Wildfire Black Gum is primarily valued in the landscape for its distinctively pyramidal habit of growth. It has forest green deciduous foliage which emerges red in spring. The glossy pointy leaves turn an outstanding crimson in the fall. The furrowed black bark adds an interesting dimension to the landscape.

Landscape Attributes

Wildfire Black Gum is a deciduous tree with a strong central leader and a distinctive and refined pyramidal form. Its average texture blends into the landscape, but can be balanced by one or two finer or coarser trees or shrubs for an effective composition.

Planting & Growing

Wildfire Black Gum will grow to be about 35 feet tall at maturity, with a spread of 25 feet. It has a low canopy with a typical clearance of 3 feet from the ground, and should not be planted underneath power lines. It grows at a slow rate, and under ideal conditions can be expected to live for 70 years or more.
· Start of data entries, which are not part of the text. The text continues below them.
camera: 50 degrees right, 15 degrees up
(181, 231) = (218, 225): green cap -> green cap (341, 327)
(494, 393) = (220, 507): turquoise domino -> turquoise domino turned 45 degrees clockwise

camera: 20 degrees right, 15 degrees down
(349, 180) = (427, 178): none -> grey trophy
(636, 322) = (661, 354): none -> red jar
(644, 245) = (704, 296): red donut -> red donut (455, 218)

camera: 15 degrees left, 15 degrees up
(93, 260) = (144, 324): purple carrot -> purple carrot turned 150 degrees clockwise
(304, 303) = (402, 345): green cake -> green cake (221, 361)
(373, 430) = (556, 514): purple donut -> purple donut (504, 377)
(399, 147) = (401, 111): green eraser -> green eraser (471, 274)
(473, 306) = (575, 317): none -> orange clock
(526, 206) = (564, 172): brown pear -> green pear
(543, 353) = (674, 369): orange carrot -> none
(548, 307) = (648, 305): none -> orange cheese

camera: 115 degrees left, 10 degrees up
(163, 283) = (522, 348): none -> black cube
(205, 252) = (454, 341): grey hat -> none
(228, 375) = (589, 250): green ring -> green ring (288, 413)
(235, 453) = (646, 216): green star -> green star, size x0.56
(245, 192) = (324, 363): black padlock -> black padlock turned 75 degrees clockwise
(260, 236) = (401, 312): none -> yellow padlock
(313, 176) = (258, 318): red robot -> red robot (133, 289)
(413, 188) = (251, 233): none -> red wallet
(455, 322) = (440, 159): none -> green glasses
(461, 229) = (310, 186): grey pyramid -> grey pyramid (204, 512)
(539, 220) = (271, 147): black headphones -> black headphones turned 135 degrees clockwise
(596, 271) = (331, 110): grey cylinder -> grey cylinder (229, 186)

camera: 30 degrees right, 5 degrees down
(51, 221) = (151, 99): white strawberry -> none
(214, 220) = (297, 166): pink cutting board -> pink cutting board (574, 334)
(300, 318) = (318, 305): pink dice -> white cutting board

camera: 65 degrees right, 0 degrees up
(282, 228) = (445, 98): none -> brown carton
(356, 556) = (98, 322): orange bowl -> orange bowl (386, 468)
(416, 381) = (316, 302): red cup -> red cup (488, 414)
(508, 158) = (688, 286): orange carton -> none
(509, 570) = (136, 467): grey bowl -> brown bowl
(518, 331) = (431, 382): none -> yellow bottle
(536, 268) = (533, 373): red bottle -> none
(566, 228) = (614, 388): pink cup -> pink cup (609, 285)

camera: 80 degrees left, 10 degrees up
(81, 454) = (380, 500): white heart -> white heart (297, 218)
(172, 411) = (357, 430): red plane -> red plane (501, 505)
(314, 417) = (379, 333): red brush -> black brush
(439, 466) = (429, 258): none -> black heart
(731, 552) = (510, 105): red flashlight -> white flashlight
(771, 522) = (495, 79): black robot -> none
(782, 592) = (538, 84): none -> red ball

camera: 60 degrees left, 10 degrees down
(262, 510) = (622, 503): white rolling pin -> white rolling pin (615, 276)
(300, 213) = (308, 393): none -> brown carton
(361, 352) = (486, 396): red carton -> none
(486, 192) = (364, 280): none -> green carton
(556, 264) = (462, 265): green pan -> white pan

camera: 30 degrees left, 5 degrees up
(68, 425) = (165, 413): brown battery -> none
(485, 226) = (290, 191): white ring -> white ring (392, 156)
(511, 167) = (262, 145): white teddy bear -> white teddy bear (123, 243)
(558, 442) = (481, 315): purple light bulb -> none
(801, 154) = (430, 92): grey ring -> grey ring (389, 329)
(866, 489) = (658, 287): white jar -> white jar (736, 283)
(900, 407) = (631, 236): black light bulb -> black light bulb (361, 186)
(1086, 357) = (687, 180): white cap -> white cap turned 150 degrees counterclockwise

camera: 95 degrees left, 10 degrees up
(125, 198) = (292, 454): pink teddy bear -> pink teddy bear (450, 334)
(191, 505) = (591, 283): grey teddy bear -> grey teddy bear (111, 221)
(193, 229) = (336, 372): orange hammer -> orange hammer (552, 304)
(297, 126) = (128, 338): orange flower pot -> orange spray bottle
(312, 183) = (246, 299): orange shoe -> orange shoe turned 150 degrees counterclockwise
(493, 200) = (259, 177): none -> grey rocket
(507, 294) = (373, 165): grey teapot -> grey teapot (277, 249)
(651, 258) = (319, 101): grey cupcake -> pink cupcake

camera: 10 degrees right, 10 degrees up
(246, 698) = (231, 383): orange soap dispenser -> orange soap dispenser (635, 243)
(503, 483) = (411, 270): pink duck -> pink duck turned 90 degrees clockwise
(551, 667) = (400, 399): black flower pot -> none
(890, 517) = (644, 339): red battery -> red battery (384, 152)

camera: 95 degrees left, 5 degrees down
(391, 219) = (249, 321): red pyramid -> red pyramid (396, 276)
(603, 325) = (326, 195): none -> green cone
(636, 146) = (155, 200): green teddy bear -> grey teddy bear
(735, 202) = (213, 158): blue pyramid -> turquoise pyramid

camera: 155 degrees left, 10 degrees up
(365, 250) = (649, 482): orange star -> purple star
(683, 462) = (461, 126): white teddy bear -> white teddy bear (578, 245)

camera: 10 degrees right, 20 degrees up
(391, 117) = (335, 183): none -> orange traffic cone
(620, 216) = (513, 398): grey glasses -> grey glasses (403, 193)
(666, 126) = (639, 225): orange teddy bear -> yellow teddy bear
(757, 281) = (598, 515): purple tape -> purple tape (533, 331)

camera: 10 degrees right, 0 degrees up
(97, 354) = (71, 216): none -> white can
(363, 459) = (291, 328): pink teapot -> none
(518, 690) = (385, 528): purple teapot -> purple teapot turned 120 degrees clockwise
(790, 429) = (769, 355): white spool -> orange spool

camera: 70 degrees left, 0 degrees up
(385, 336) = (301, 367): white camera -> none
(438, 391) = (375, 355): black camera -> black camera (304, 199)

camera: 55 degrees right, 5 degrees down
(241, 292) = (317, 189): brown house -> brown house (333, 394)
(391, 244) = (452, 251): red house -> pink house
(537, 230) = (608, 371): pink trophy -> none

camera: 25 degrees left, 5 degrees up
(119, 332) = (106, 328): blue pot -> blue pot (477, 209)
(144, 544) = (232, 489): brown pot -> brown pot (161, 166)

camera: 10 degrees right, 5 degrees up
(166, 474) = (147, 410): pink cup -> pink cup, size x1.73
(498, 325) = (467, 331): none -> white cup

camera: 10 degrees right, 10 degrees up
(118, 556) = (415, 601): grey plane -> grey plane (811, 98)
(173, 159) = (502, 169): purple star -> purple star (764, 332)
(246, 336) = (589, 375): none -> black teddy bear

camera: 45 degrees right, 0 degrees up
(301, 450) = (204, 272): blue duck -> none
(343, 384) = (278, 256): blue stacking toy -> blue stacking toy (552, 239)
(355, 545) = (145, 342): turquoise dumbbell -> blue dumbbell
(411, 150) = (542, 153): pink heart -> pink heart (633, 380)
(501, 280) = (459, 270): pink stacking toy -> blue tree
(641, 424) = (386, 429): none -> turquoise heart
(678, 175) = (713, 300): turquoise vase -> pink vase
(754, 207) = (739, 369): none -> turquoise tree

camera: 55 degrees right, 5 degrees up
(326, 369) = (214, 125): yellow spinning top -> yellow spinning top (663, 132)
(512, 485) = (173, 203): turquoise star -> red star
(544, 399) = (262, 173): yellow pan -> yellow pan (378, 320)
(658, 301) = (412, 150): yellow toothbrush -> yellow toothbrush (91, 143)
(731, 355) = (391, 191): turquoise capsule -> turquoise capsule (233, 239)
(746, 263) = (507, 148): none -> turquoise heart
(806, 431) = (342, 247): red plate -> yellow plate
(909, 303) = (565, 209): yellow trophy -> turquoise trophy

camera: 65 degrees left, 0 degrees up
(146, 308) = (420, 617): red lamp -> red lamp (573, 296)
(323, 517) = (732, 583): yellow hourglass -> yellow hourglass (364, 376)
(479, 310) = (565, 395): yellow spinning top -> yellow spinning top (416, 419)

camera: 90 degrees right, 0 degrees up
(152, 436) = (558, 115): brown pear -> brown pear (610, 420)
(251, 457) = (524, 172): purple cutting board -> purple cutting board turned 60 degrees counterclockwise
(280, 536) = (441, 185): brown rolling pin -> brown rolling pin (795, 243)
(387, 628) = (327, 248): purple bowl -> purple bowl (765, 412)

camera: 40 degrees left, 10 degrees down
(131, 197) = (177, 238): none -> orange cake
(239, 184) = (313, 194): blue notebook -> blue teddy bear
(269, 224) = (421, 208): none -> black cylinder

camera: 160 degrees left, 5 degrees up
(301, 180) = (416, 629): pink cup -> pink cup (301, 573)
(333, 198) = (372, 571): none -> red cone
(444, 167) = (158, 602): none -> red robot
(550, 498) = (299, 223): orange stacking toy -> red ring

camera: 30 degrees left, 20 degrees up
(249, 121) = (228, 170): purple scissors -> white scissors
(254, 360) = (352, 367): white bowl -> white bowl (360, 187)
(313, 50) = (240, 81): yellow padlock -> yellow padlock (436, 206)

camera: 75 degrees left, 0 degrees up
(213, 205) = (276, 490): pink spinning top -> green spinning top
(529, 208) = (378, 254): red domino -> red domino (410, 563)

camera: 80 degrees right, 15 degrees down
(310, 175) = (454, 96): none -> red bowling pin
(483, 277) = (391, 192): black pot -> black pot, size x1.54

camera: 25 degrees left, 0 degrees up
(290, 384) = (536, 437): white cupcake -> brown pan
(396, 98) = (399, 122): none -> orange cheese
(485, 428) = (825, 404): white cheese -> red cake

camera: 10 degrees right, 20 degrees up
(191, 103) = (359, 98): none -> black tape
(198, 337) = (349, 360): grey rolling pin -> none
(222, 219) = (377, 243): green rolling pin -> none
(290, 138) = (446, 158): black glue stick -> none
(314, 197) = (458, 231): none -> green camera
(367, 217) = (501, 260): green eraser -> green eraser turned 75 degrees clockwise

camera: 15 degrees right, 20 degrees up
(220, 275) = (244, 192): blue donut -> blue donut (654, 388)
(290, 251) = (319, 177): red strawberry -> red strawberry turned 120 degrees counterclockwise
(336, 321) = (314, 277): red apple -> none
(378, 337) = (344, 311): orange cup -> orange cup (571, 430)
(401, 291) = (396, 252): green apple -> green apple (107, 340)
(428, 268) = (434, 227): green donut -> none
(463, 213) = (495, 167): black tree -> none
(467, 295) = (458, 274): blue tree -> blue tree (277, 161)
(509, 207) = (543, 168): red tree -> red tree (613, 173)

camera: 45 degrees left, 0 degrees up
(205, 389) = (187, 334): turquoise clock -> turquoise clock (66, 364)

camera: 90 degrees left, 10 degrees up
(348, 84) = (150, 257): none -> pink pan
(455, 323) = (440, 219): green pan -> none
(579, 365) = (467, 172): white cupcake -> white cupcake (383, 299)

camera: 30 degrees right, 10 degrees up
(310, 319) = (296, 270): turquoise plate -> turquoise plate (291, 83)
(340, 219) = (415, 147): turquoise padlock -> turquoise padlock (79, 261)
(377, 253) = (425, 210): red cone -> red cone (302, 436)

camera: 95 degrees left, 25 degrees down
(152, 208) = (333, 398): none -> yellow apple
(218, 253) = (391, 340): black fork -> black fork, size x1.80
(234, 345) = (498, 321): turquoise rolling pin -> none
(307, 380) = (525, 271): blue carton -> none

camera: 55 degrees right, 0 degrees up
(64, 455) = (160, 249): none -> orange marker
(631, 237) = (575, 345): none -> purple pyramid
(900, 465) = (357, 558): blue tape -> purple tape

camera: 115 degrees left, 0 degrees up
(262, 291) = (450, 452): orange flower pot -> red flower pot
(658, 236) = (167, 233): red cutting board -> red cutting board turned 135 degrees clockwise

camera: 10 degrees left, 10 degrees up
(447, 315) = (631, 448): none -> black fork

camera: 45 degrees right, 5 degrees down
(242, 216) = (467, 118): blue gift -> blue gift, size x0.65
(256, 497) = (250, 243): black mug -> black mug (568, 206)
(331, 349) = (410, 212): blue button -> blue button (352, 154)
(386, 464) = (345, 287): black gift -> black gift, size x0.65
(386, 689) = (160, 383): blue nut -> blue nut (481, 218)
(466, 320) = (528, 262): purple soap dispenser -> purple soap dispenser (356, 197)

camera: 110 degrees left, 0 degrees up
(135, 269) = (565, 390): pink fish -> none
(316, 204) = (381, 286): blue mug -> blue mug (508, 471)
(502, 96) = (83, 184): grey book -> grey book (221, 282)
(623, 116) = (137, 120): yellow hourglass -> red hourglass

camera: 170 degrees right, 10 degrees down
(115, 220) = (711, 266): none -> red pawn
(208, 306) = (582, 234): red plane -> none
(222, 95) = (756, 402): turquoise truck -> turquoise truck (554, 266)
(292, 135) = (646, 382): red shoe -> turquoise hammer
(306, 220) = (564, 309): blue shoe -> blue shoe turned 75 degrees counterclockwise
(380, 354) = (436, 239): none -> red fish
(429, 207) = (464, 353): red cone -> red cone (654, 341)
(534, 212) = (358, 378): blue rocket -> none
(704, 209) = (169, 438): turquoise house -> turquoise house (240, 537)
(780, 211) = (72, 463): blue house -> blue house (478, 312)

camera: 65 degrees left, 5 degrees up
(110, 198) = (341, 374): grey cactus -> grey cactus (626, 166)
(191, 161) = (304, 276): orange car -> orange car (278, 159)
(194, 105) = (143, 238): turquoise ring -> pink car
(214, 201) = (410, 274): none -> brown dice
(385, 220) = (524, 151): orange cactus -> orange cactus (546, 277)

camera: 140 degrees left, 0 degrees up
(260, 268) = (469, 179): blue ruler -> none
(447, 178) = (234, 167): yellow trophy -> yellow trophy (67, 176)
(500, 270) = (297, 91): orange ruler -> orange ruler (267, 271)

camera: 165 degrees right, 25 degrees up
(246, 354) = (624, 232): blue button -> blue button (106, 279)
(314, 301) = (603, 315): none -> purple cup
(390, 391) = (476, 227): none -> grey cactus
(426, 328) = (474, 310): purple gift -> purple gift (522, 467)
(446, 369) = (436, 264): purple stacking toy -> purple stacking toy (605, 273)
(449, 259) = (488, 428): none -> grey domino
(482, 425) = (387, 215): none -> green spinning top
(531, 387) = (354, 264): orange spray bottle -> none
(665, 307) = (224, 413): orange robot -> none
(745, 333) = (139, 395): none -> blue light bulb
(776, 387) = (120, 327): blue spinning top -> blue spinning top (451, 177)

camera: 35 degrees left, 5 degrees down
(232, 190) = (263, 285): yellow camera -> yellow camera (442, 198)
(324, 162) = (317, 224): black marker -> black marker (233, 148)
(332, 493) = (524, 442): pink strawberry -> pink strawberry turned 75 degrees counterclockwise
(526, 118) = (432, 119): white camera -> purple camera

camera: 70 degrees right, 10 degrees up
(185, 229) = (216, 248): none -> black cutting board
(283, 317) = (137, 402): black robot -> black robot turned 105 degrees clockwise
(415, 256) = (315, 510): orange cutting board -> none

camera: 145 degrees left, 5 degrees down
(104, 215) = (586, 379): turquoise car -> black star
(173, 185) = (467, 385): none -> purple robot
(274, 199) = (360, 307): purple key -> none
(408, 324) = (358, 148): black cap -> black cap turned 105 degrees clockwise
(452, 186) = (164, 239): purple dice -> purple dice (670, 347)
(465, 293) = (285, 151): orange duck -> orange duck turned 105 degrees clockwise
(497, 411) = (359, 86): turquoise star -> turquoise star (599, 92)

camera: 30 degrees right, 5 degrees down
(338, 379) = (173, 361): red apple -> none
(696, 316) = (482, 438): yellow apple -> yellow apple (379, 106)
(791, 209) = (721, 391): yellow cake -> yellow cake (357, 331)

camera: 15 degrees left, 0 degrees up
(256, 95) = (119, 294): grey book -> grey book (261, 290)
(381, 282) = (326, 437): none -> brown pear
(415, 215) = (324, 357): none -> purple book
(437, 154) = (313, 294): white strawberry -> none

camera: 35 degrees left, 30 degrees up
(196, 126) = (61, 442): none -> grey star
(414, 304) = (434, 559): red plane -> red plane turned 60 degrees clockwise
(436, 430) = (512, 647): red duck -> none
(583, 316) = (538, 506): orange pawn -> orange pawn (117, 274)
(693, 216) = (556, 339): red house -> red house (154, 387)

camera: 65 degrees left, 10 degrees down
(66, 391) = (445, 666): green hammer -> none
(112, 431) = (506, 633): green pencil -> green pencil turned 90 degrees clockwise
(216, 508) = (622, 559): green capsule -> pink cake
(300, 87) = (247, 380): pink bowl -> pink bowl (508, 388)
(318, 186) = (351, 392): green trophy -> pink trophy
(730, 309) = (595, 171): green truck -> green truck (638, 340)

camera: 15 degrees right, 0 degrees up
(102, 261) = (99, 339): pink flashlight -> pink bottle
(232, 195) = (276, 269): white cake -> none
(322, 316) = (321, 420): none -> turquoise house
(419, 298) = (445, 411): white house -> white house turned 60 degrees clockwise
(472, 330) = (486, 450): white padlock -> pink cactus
This tree does best in full sun to partial shade. It does best in average to evenly moist conditions, but will not tolerate standing water. It is very fussy about its soil conditions and must have rich, acidic soils to ensure success, and is subject to chlorosis (yellowing) of the foliage in alkaline soils. It is quite intolerant of urban pollution, therefore inner city or urban streetside plantings are best avoided, and will benefit from being planted in a relatively sheltered location. Consider applying a thick mulch around the root zone in winter to protect it in exposed locations or colder microclimates. This is a selection of a native North American species.